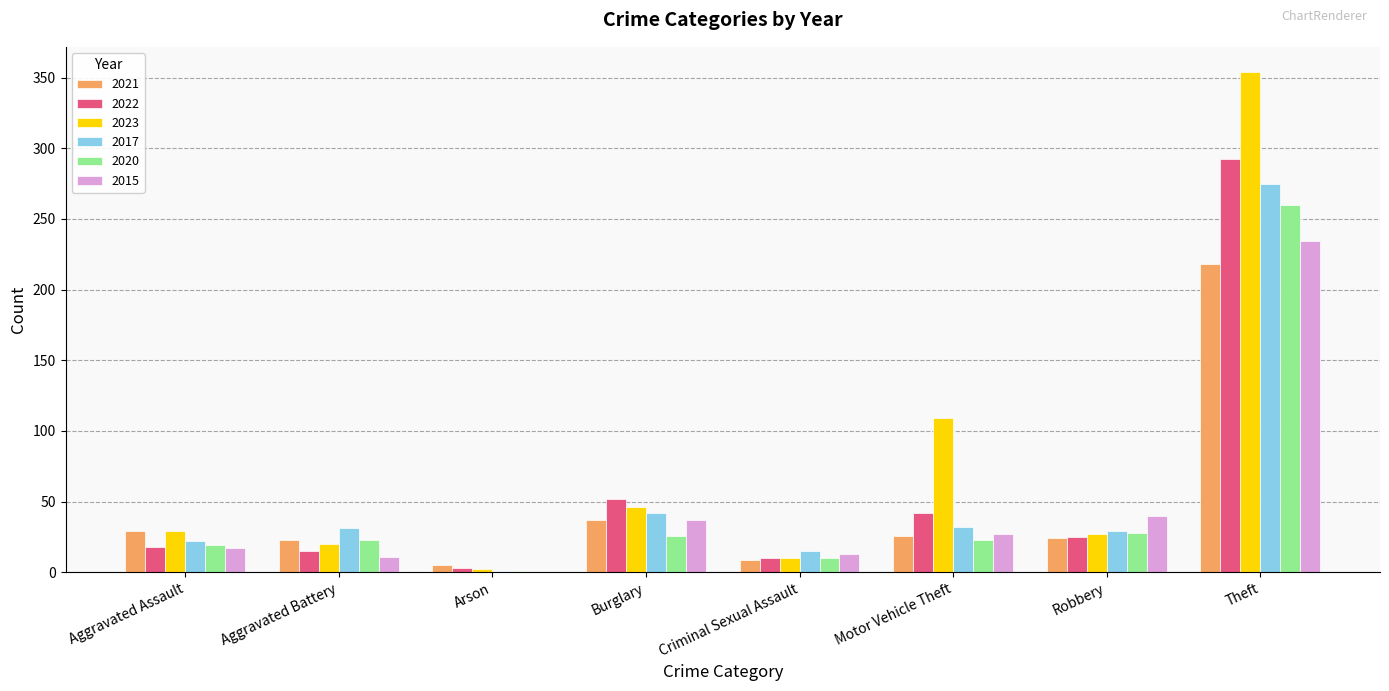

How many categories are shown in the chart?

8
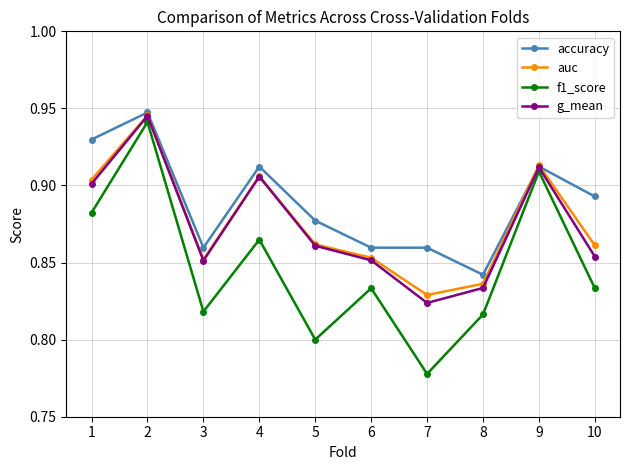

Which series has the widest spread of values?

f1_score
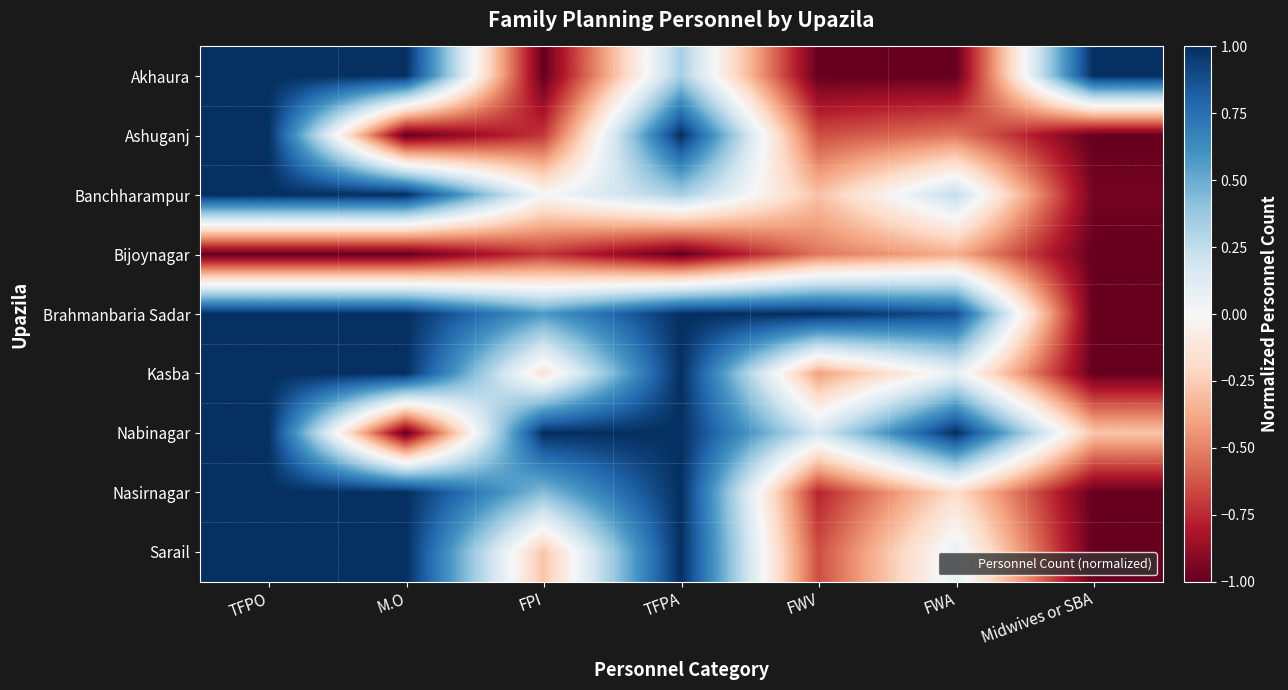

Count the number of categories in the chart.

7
---
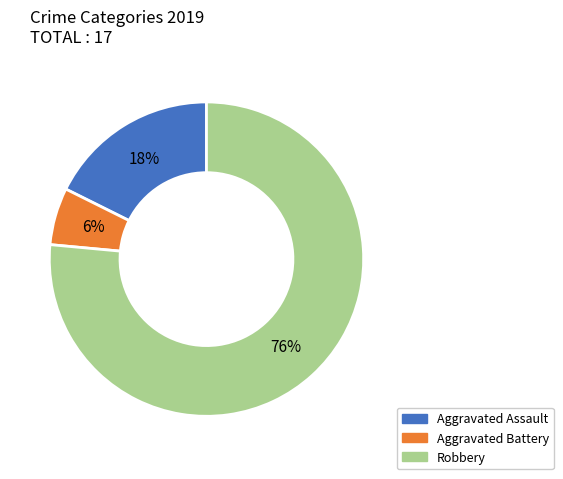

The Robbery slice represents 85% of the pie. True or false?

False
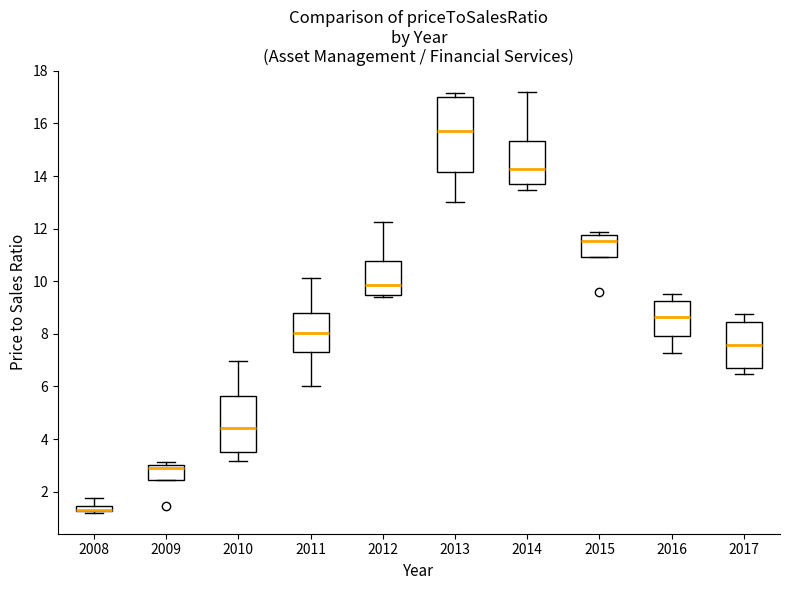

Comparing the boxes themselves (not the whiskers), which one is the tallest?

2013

### The problem:
Can you swap "categories" for "groups" in the records, starting with the line with "How many categories are shown in the chart?" and going on through the line with "Count the number of categories in the chart.", and give those lines again with nothing else changed? Leave the pictures out of your answer.

### Output for this exercise:
How many groups are shown in the chart?

8

Which series has the widest spread of values?

f1_score

Count the number of groups in the chart.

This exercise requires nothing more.